Despite some crucial issues surrounding the bill, the rationale in its favour can also be culled out. The first is pertaining to the compensation of the affected party within 90 days in case of the renegotiation of power purchase agreements by the states. The bill has also envisaged a reduction in time from 120 to 90 days in case of processing tariff petitions. The regulatory commissions have been empowered by suo motu jurisdiction if the said petitions are not filed within the stipulated time. Moreover, safeguards in the form of ensuring a payment security mechanism prior to dispatch have been ensured and the national load dispatcher has been strengthened to facilitate efficient functioning of high renewable capacity grid wherein intermittency of generation is a major obstacle.
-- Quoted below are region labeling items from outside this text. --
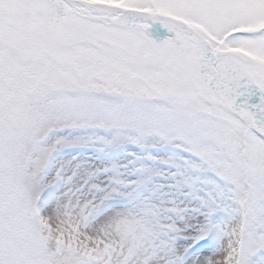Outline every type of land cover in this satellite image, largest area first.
Segmentation results:
<instances>
[{
	"label": "snow or ice",
	"instance_id": "obj_1",
	"mask_svg": "<svg viewBox=\"0 0 264 264\" xmlns=\"http://www.w3.org/2000/svg\"><path fill=\"white\" fill-rule=\"evenodd\" d=\"M0 264H264V0H0Z\"/></svg>",
	"mask_w": 264,
	"mask_h": 264
}]
</instances>
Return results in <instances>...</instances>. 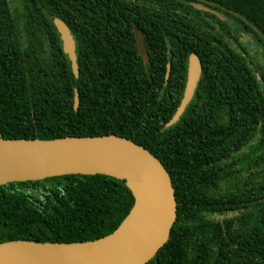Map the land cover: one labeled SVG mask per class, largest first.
Masks as SVG:
<instances>
[{
    "label": "trees",
    "instance_id": "obj_1",
    "mask_svg": "<svg viewBox=\"0 0 264 264\" xmlns=\"http://www.w3.org/2000/svg\"><path fill=\"white\" fill-rule=\"evenodd\" d=\"M56 19L74 36L78 76ZM191 54L202 74L167 127ZM109 134L147 148L175 188L169 239L146 264H264V0H0V138ZM134 202L104 174L0 185V243L98 239Z\"/></svg>",
    "mask_w": 264,
    "mask_h": 264
},
{
    "label": "water",
    "instance_id": "obj_2",
    "mask_svg": "<svg viewBox=\"0 0 264 264\" xmlns=\"http://www.w3.org/2000/svg\"><path fill=\"white\" fill-rule=\"evenodd\" d=\"M194 6L226 16L203 3ZM55 26L76 76V42L61 19ZM144 63L150 62L144 37L134 27ZM168 65L166 78H169ZM202 74L200 58L191 54L184 96L172 119L177 123L191 102ZM79 107V95L75 108ZM67 174H104L125 180L135 198L122 223L110 234L81 242L10 240L0 243V264H146L168 241L177 217V199L169 172L147 148L115 134L54 139L0 138V185Z\"/></svg>",
    "mask_w": 264,
    "mask_h": 264
}]
</instances>
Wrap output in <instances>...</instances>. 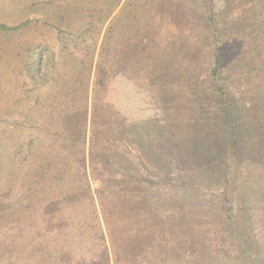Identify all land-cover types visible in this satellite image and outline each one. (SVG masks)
<instances>
[{"label":"rangeland","instance_id":"rangeland-1","mask_svg":"<svg viewBox=\"0 0 264 264\" xmlns=\"http://www.w3.org/2000/svg\"><path fill=\"white\" fill-rule=\"evenodd\" d=\"M0 264H264V0H0Z\"/></svg>","mask_w":264,"mask_h":264},{"label":"trees","instance_id":"trees-1","mask_svg":"<svg viewBox=\"0 0 264 264\" xmlns=\"http://www.w3.org/2000/svg\"><path fill=\"white\" fill-rule=\"evenodd\" d=\"M218 65H219V61L216 62V66L214 67L213 71H212V76L216 78L217 80V73H218ZM220 89V95L222 98H225V90L223 88H219Z\"/></svg>","mask_w":264,"mask_h":264}]
</instances>
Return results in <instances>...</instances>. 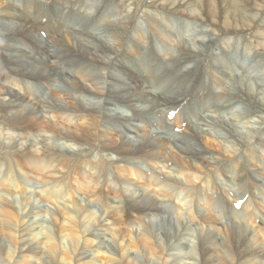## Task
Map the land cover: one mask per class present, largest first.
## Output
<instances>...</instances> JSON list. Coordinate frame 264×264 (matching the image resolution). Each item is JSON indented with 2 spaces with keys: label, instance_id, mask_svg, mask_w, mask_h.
Masks as SVG:
<instances>
[{
  "label": "bare ground",
  "instance_id": "obj_1",
  "mask_svg": "<svg viewBox=\"0 0 264 264\" xmlns=\"http://www.w3.org/2000/svg\"><path fill=\"white\" fill-rule=\"evenodd\" d=\"M0 1L8 3L0 15L1 70L6 69L7 74L25 79L22 83L28 88L21 84L20 88L27 92L32 102L37 98L43 99L41 104L50 113L31 108L13 91L2 90L3 95L9 97V103L8 109L0 105V264H197L196 245L192 238L200 239L197 248L200 264H264V178L250 171L255 170L264 176V83L261 80L254 85L251 81L237 78L234 86L237 92L233 94V86L229 90L214 79L217 68L213 65H216L217 59L205 62L209 64L206 73L207 66L201 65L206 61L202 52L201 58L194 63L199 67L183 72L184 76L173 73L170 64L167 71L164 68L152 70L143 67L145 82L136 61L140 55L138 49H144L143 46L157 52L152 39L149 40L148 35L142 32L140 21L146 20L149 24L151 21L153 26H150L158 34H162L165 20L169 22L168 12L152 9L156 6L159 9L181 8L186 13L197 14L208 23L213 34L223 36L220 46L224 51H236L241 43L246 57L255 47L256 50L260 47L264 53V0H154L155 3L149 7L147 0H112L114 15L106 14L108 8L100 7L98 0ZM143 7L149 13L143 14ZM65 9H69L68 14H65ZM154 15L156 17L152 19ZM115 16L116 19L112 20ZM77 18L81 30L75 27L74 20ZM41 19L51 23L44 24ZM6 21L12 25L10 30ZM37 32H47L49 39L42 40ZM63 34L68 41L71 35H75L73 47L66 45L68 41L62 38ZM51 37L60 38L55 54L51 51L54 42L50 41ZM11 40L20 42L33 50V55L40 56L31 63L29 56L26 57L30 52L13 45L32 71L23 68L17 55L9 54L7 42ZM211 44L200 45L208 49L213 42ZM188 56L187 63L197 57L191 51ZM219 57L226 69L225 72L222 70V74L231 77L235 66L228 65L224 54ZM258 63L255 67L260 71ZM242 66L236 64L241 70ZM120 73H123L122 76ZM179 74L181 76L177 77ZM119 78L123 79V85H119ZM218 80L228 85V80ZM33 82H43V87L53 83L70 87L69 100L74 110L59 103L52 105L48 102L50 105L47 106L45 99L49 96L40 92ZM155 82H159L158 86ZM204 83L208 93L200 98L198 90ZM212 86L218 92L209 91ZM189 90H193V94H188ZM64 93V90L53 87L51 96L61 97ZM230 97L237 101L228 100ZM102 101L107 112L103 118L105 124L97 113ZM227 102L233 103L225 107ZM117 103L129 105L133 110L130 118L128 114H117ZM241 104L254 109L244 116L242 111L237 110ZM185 105L189 106L188 109L175 117L173 128L178 124L182 128L180 123L186 122L189 129L178 138L174 129H168L171 122L166 117L165 108L178 106L180 109ZM198 105L200 107L194 109ZM228 108L231 109L229 112ZM231 111L234 113L229 115ZM156 118L160 123L151 126L158 130L156 135L161 134V137L154 144L152 138L145 139V132L148 133L149 123H154L152 119ZM130 120L132 126L128 125ZM116 122L122 124L126 133L119 136L116 130H111L113 136L121 139V144L108 149L103 144L105 136L102 134L101 138L99 133L107 125V130L111 129ZM136 123L146 126L141 132L143 134L139 135ZM192 124L195 125L191 127ZM237 124H241L245 132L237 134ZM11 125L24 137L25 141H20L18 146L10 140L13 133ZM83 127L89 132H83ZM163 129L170 133L165 136L161 131ZM26 132L30 135L45 134L44 145L40 147L46 156L36 154L41 149L36 152L34 146L26 147L29 138L25 137ZM191 133L194 136L189 137ZM225 133L227 138L218 135ZM142 137H145L143 145L140 144ZM201 138L208 139L225 155L233 157L229 158L230 161L224 157L214 158L200 144ZM100 139L102 145L98 149ZM5 140L11 141V155L6 153L11 144H6ZM136 143H139L137 150L134 149ZM147 144L154 145L155 152L158 148L174 150L173 155L170 154L177 169L172 174L174 180L159 181L154 173L147 174L148 169L156 170L155 165L152 168L140 162L142 167H138L133 162L149 155L145 153ZM99 151L111 153L106 156L109 159L99 163L96 158L84 159L91 153L104 158ZM57 154L66 156L58 159L54 157ZM157 154L158 157L151 156L160 162L169 161L161 160L160 151ZM81 156L85 157L77 159ZM122 157L128 158L125 161L129 164L126 170L114 167V163L119 165L123 161ZM108 163H113L111 169L117 172L115 182L106 178L114 173H107ZM164 169L172 170L169 167ZM32 173L35 178H32ZM218 180L224 181V185H219ZM198 184H202L206 191L205 198L201 197L203 189L191 188ZM247 186L252 189V198L236 210L234 205L241 200ZM231 190L234 193L230 195L233 206L211 197L217 191L226 197ZM34 194L42 203L53 207L37 205ZM191 196L198 197V201L195 203ZM174 198L175 204L169 207L175 216L173 234L169 231V234L159 235L153 229L167 213L165 208L157 212L155 204L166 205V201ZM99 207L103 209V214H99ZM32 209L36 211L28 212ZM257 219L262 222L257 224ZM221 222L227 223L224 229L218 225ZM201 232L203 237L200 238ZM186 260L191 262L184 263Z\"/></svg>",
  "mask_w": 264,
  "mask_h": 264
},
{
  "label": "rangeland",
  "instance_id": "obj_2",
  "mask_svg": "<svg viewBox=\"0 0 264 264\" xmlns=\"http://www.w3.org/2000/svg\"><path fill=\"white\" fill-rule=\"evenodd\" d=\"M98 1H100V3H101V5H100V7H102V6H104L105 7V9L106 8H108V10L105 12L106 14H112V15H114L112 12L113 11H115L114 9H113V7H112V5H113V3H112V0H108V1H105V0H98ZM147 1H149V3H148V7L150 6V4L151 3H155V1L154 0H147ZM153 1V2H152ZM147 3V2H146ZM161 3V1H159L158 2V5ZM165 3V2H164ZM8 5V3H5V2H1L0 1V15H1V13H2V10ZM18 5H20L19 3H17ZM112 4V5H111ZM99 5V4H98ZM147 5V4H146ZM110 6V7H109ZM71 7V6H70ZM170 8V7H169ZM101 9V8H100ZM143 9H144V11H143V14H146V13H149L148 11H145L146 9L143 7ZM152 9H156V10H162V11H165V12H168V14H166V16H167V18H168V20H169V22H167V20H165V23H163V26L165 27V28H163L162 29V34H158L154 29H152V27L150 26V24L152 25V23H151V21H150V24L149 23H147L146 22V20H144V21H140L141 23H142V32H144V34L145 35H148V37H149V40H151L152 39V41L154 42V44H155V48L157 49V53L159 54V56L161 57V58H164L165 60H173V59H176L181 53H185V54H188L190 51H191V53H194V55L195 56H197V57H195V59L194 60H192V61H190V62H192V64L189 62V63H187L186 64V66H184V73H187L189 70H193L194 68V66H195V64L194 63H197V61H196V59H199V58H201V56H200V54H201V52L203 53V55L205 56V59H206V61H204V62H202L201 63V65H204L205 64V62L207 63V61H209V60H215V59H217L216 60V65H213V68H214V66H215V68H217V73H215V75H214V79L220 84H223L224 85V88H225V86H227L228 88H229V90H230V88L232 87V92L231 93H233L234 94V91L235 92H237L236 91V89H235V82L237 81V78L238 79H240V78H242V80H244L245 82H249V81H251V82H253V84L254 85H256V82H259V81H261L262 80V82L261 83H264V80H263V78H264V72H263V61H264V53H262V51L259 49L260 47H257V50H256V47H255V49H254V51L248 56V57H246V55H244V52H243V50H244V48L242 47V44L240 43V48L238 49V50H236V51H234L233 49H231V50H223L222 48H221V46H220V41H221V39H223V36H220V35H215V34H213L212 32H211V30H210V27H209V25H208V23L207 22H205L202 18H199L198 16H197V14L196 15H193V14H191L190 12H188V13H186L185 11H182L181 10V8H170V9H167V8H160L159 9V7L158 6H156L155 8H152ZM65 10H67V9H65ZM142 13V12H141ZM150 13H151V11H150ZM169 13H172V14H169ZM65 14H67L66 12H65ZM119 16V15H118ZM120 17V16H119ZM156 16L154 15L153 17H152V19L153 18H155ZM114 19H116V16L115 17H112V20H114ZM77 21V22H76ZM74 22H75V27L76 28H78V29H82L81 27H80V22H79V18H77V19H75L74 20ZM119 22V21H118ZM7 23V24H6ZM6 25H7V29L8 30H10L11 28H9V27H12V25H10V22L9 21H6ZM77 23V24H76ZM153 26V25H152ZM152 29V30H151ZM154 33H157L156 35L154 34ZM162 35V36H161ZM63 36L64 37H66V35L65 34H63ZM150 36H152V37H150ZM162 38H161V37ZM73 37H75V35H71V37H69L70 39V41H68V39L67 38H65V40L66 41H68L67 43H66V45L67 46H71V47H73V42H72V40H73ZM261 38H262V36H260ZM219 40V41H218ZM248 40H251V37H248ZM213 42V46H210L208 49L207 48H202L201 47V45L200 44H202V45H212L211 43ZM18 43V44H17ZM7 51L9 52V54L12 56V54H13V56H18V61H19V63H21V65L23 66V68H27V69H29L30 71H32L31 70V68L29 67L30 65H29V63H27L23 58H21V54L19 53V54H17L19 51H18V49H20V48H23V50H27V51H29L30 53H29V55H27L26 57L28 58V56H29V61H31V63H32V61H35L34 59L35 58H39L40 56H38V55H33L32 54V51L33 50H31L30 48V50L27 48V47H25L24 45H22V44H20V42H16V41H13V40H11L10 41V43H9V41L7 42ZM216 44V45H215ZM13 45H15V46H13ZM221 45H222V43H221ZM10 46V47H9ZM22 46V47H21ZM217 46V47H216ZM218 46H219V48H218ZM13 48V50H9V49H12ZM15 48H16V50H15ZM143 48L144 49H146V46H143ZM221 48V49H220ZM190 50V51H189ZM260 50V51H259ZM13 51H15V52H13ZM188 51V53H186ZM222 51H224V52H222ZM259 51V52H258ZM229 52V53H228ZM226 53V54H225ZM260 53V54H259ZM225 55V58H226V60L229 62V64L228 65H231V66H235V70H233L234 71V74H232V76L231 77H228V75L226 74L225 76H224V74H222L223 72H225L226 71V69L223 67V63H221L220 61H223V60H220L221 59V57H219V56H221V55ZM2 55V54H1ZM252 56V57H251ZM32 58V59H31ZM173 58V59H172ZM22 59V60H21ZM2 60V59H1ZM20 60H21V62H20ZM220 60V61H219ZM255 62V63H254ZM261 63V64H259V63ZM221 63V64H220ZM258 63V65H259V67L258 68H260V71H258L257 70V67H255L256 66V64ZM189 64H191V65H189ZM236 64H242L243 66H242V68H243V70H241V68H237L236 67ZM208 65L209 64H205V66H207V69H206V73H208V70H209V68H208ZM250 65V66H249ZM218 66H220V67H218ZM3 66L2 65H0V81L2 80V78H4V77H7V80L6 81H4V86L6 87V92L7 91H13V92H15V93H17V95H18V97L20 96V98H22V102H26V103H29L30 104V106H32L31 108H34V109H38L39 111H43V112H48L47 111V107L46 108H44L43 107V104H41V102L43 101V99H41V98H37V100L35 101V102H32V100L27 96V92H25V90L23 89H21L20 87L21 86H19L18 85V83L16 82V77L15 76H12L11 74H7L6 72H7V70L5 69H3V70H1V68H2ZM29 67V68H28ZM199 67V65H197V66H195V68H198ZM211 67V66H210ZM201 68V67H200ZM226 68H227V66H226ZM251 68H255V69H253V70H250V71H246V69H251ZM168 69H169V67H168ZM228 69V68H227ZM236 69H239V70H236ZM216 70V69H215ZM222 70H223V72H222ZM167 71V70H166ZM183 72H181V74H183L182 76H184V73ZM173 73H175V72H173ZM122 74L123 73H120L119 75H121L122 76ZM181 74H179L177 77H179V76H181ZM211 74H212V72H211ZM162 75H164V74H162ZM233 75H235V76H233ZM238 75V77H236ZM206 76V75H205ZM218 78H222V79H225V81L227 82V80L229 81L228 82V85H226V83L224 84L223 82H221L220 80H218ZM120 82V84L119 85H123V84H121L122 82V80L123 79H121V78H119L118 79ZM19 82H20V84L23 86L24 84L22 83V78L19 80ZM233 82V83H232ZM34 83V82H33ZM43 85H44V83L42 82L41 83V86L39 85V86H36V87H38V88H40V92H43L45 95H47V96H49V97H47L46 99H45V104L47 105V106H49L50 104H57V103H59L60 105H62V106H64V107H66V108H69L70 110H74V108H73V106L71 105L72 103V101H70L69 100V94L72 92L71 91V89H70V87H65L64 86V84H59V86H63L62 88L63 89H61L60 88V90H64L65 91V93L61 96V97H57V96H55V95H53V96H51V93H52V88H53V86H52V84H50V86H48V87H43ZM53 85H54V83H53ZM16 86V87H15ZM55 86V85H54ZM197 86V85H196ZM204 86V87H203ZM214 86V85H213ZM212 86V87H213ZM24 87L25 88H28V86H25L24 85ZM112 87H114V85L112 86ZM31 88H33V87H31ZM200 88L202 89V90H200ZM205 83L204 84H202V87H199V93L198 94H200L199 95V97L200 98H202L203 96H205L207 93H208V87H206L205 89ZM203 89H204V91H203ZM215 90H217V89H214V87L212 88V89H209V91H211V92H218V91H215ZM207 91V92H206ZM67 92H69V93H67ZM65 94H66V96H65ZM217 94V93H216ZM55 96V97H54ZM79 96V94L76 96V97H78ZM63 97V98H62ZM64 97H66V98H64ZM49 98V99H48ZM58 98H62V99H60L59 101H58ZM40 99V100H39ZM67 101H66V100ZM81 101H84L83 99H80ZM228 100H233L231 97L230 98H228ZM70 101V102H69ZM234 101V100H233ZM237 100H235L234 102H236ZM50 104H49V103ZM7 103H9V97H6V95H3V92H2V90L0 89V105H5V107L7 106V109H8V105H7ZM62 103V104H61ZM84 103H88V101H84ZM233 102H230V103H226V105H225V107H227V105H231ZM70 104V105H69ZM92 105V104H91ZM117 105V107H116V109H118V111H117V114L118 113H120V114H131V111H133L132 109H130L129 108V105L128 104H119V103H117L116 104ZM121 105H125V106H127L130 110L128 111L126 108H123V107H120ZM102 107V108H101ZM119 107V108H118ZM239 108L237 109L238 111H242V114H244V116H246L247 114H249L254 108H252L251 106L250 107H248V106H246V105H239L238 106ZM87 108H89V106H87ZM143 108V107H142ZM22 109V108H21ZM103 109V110H102ZM115 109V108H114ZM231 109H229L228 108V112L230 111ZM104 111V112H103ZM112 112L113 113H115L113 110H112ZM97 113H99V116H100V121H102V124L104 123V121H103V118H105V115L107 114V112H106V109L104 108V104H103V101L102 102H99V106H98V108H97ZM224 113H227V110H224ZM232 113H234L233 111H231L230 112V114L229 115H231ZM1 114V113H0ZM13 113H11L10 115H12ZM49 115V114H48ZM2 116V115H1ZM24 116H25V114H24ZM23 117V116H22ZM231 116H226V118H230ZM105 124V123H104ZM128 125H133V123L131 124V123H129ZM134 125H135V123H134ZM136 125L138 126V129H140V132H139V135L140 134H143V133H141V132H143L142 130L144 129L143 127H145V125L144 124H137L136 123ZM130 126V127H131ZM264 127V126H263ZM262 127V128H263ZM109 128V125H107V128H104V129H102V130H100V132L101 133H99V135L101 136V138L103 137V135L105 136V138L103 139V144H104V146L105 147H107L108 149H113L114 148V146L115 147H117V146H120V145H118V144H121L120 142H121V139L118 137L117 138V136L115 137V136H113V133H112V131L111 130H114V126L111 128V129H109V130H107ZM132 128V127H131ZM236 133L237 134H241L242 132H245V130H242L243 129V126L241 125V124H237V126H236ZM12 129H14V127L12 128ZM84 127L82 128V131L83 132H86V133H88L89 131H87V129H84ZM17 129H15L14 130V132L12 133V134H10L9 136H10V140L15 136V138L13 139V145L14 146H18L19 145V143H20V141H25V140H23L24 139V137H22L21 136V134H19L20 133V131L19 130H17ZM103 131H104V133H103ZM139 131V130H138ZM48 132V131H47ZM73 132V131H72ZM16 133V134H15ZM224 133V132H223ZM15 134V135H14ZM18 134V135H17ZM62 134H65V133H62ZM73 134H74V132H73ZM103 134V135H102ZM226 134V135H225ZM225 134H218V135H220L221 137H225V138H227V133H225ZM45 135V134H44ZM43 134H36V135H30V133H28V132H26L25 133V137L26 136H28L29 138H27L28 139V141L26 142V147H28V146H34L35 148H36V152L37 151H39L40 149H41V139H45L46 137L44 136ZM109 135V136H108ZM112 136V138H111V136ZM17 136V137H16ZM31 136V137H30ZM44 136V137H43ZM191 136H194V134L193 133H191L190 135H189V137H191ZM21 137V138H20ZM17 138H19V139H17ZM35 138H36V140H35ZM39 138V139H38ZM17 139V140H16ZM38 139V140H37ZM10 140H5V143L6 144H11V141ZM16 140V141H15ZM101 140V139H100ZM108 140V141H107ZM39 141V142H38ZM209 140L207 139L206 140V138H201L200 139V144L202 145V147L204 148V149H206V150H208V152L209 153H211L212 154V156L214 157V158H222V157H224V159H226L227 161H230L231 159H229L230 157H233V156H231V155H229V157H228V155H225L222 151H221V149L216 145V144H214V143H209L208 142ZM39 144H38V143ZM144 142V139L142 138V140H141V142H140V144L141 145H143L142 143ZM153 142H154V144H157V142H156V139H154L153 138ZM207 142V143H206ZM252 143H254L253 142V140L251 141ZM53 143H57V142H53ZM109 143V144H108ZM36 144V145H35ZM38 144V145H37ZM196 144H199V142H197ZM147 145H148V147H147ZM146 146H145V148H146V152H148V151H156L155 149H156V147L154 146V145H150V144H147ZM159 145V144H158ZM41 146V147H40ZM111 146V147H110ZM113 146V147H112ZM211 146V147H210ZM134 147H136V148H138L139 147V144L137 145V144H134ZM151 147V148H150ZM210 147V148H209ZM60 147H56L55 149H59ZM62 148V147H61ZM150 148V149H149ZM62 149H65V148H62ZM148 149V150H147ZM158 151L157 152H159L160 151V158H161V160H166L165 158L166 157H170V154L171 155H173V153H174V150L173 149H169V148H162L161 150H159V148L157 149ZM42 151V149L38 152V153H36V154H40V153H42L41 152ZM59 153H61V152H59ZM158 155V154H157ZM241 155H243V153L242 154H240L239 155V157H241ZM178 156H179V154H178ZM211 156V155H210ZM211 156V158H213ZM244 158V157H243ZM172 161V160H171ZM261 161V160H260ZM262 162V161H261ZM141 164V163H140ZM263 165H264V159H263ZM148 168V167H147ZM149 171L151 172V170L150 169H148L147 170V173H149ZM251 172H254V174H255V176H257V177H259V176H261V178L263 179L264 178V176L263 175H261V173L260 172H257V171H255V170H250ZM62 172H65V170L64 171H62ZM31 176H32V178H35V175H34V173H32L31 174ZM219 181V185H224L223 183H225L224 181H222V180H218ZM264 182V181H263ZM137 189V188H136ZM137 191H139L138 189H137ZM256 195H257V193H256ZM33 197H34V200H36V204L38 205V204H42V205H47V206H51V207H53L51 204L50 205H48V204H44V203H42L36 196H35V194L33 195ZM84 197V196H83ZM82 197V198H83ZM201 197H203V198H205V195H202L201 194ZM257 198L259 199V197L257 196ZM176 201V199L174 198V199H172V200H169V201H166V205H163V206H165L166 208H165V212L167 213V215H165V216H163L160 220H158V222L160 223V224H155L156 226L154 227V229L153 230H156L158 233L157 234H159V235H162V233L163 234H169L170 232L169 231H171V233L170 234H173V229L174 228H172L173 227V224H175V216L174 215H172L171 213H173V211H172V208H170L169 209V207H171L173 204H175V201ZM164 201V200H163ZM172 201L174 202V203H172ZM38 202V203H37ZM168 202V203H167ZM168 204V205H167ZM172 204V205H171ZM31 205H34L33 203L31 204ZM36 205V206H37ZM162 206V205H161ZM173 207V206H172ZM171 210V211H170ZM33 211H36V210H30V211H28V212H33ZM184 211H187L186 209H184ZM98 212H99V214L101 213V214H103V209L101 208V207H99V210H98ZM170 212V213H169ZM169 213V214H168ZM44 218H46V220H48L49 219V217H44ZM186 218V217H185ZM149 220H151V219H149ZM173 220V221H172ZM187 220V219H186ZM216 220V222H217V220L218 219H215ZM49 222H51L50 220H48ZM171 221V222H170ZM199 221H200V223L202 224V220L201 219H199ZM152 223V222H151ZM169 224H170V227H168L169 226ZM200 224V225H201ZM257 224H259V223H257ZM202 225H205L204 223L202 224ZM218 225L222 228V229H224L225 227H226V225H227V223H226V225L225 226H221L220 225V223H218ZM228 226H230V225H228ZM164 227V229H162ZM172 230H171V229ZM192 228H194L193 226H192ZM206 229H207V227H205ZM170 229V230H169ZM202 228H200L199 230H201ZM169 232V233H168ZM179 234V233H178ZM201 235H200V238L201 237H203V235H202V232L200 233ZM200 239H198V238H192V241L194 242V244L196 245L195 247V253H196V257H197V264H200V263H202L201 262V260H200V256L197 254V252H198V247H199V243H198V241H199ZM174 242V241H173ZM173 244V243H172ZM171 244V245H172ZM175 244V243H174ZM176 245V244H175ZM202 250H203V248H201ZM203 252V251H202ZM201 254V253H200ZM90 255V254H89ZM198 258H199V260H198ZM199 261V262H198ZM186 262H191L190 260H186L184 263H186Z\"/></svg>",
  "mask_w": 264,
  "mask_h": 264
},
{
  "label": "clouds",
  "instance_id": "obj_3",
  "mask_svg": "<svg viewBox=\"0 0 264 264\" xmlns=\"http://www.w3.org/2000/svg\"><path fill=\"white\" fill-rule=\"evenodd\" d=\"M138 52L140 55L138 59L136 58V61L139 64L140 69L142 70V73H143L142 79L144 80V82L146 80V77L143 72V67H149L152 70H157L160 68H164L165 70H167L170 64L174 72L181 73L184 71V66H186L187 61L189 59L188 54L181 53L176 59L164 60V59H161L159 54L151 48H148L146 50L138 49ZM199 107L200 105H198L194 109H197Z\"/></svg>",
  "mask_w": 264,
  "mask_h": 264
}]
</instances>
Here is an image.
Overall, it can be said that the bill, despite its loopholes, is not regressive in every way. However, its introduction at a time of the ongoing freebies debate, which has resulted in the inability of state discoms to make due payments to power generating companies, poses a huge concern. As per government data, states owe discoms Rs. 62,931 crore for services and another Rs. 76, 337 crores pertaining to the cost of freebies announced by them. To untangle this Gordian knot, it is recommended by experts that the regulators must decide upon tariff revisions and ensure that the government freebies must be through direct benefit transfer even on electricity.

Also read: Freebies debate highlights the limits of judicial overreach

Lastly, there is an urgent need for wider consultations on the subject matter of this bill and timely redressal of the concerns raised, which can ensure its effective implementation in the near future. A level playing field for both government and private discoms is the need of the hour.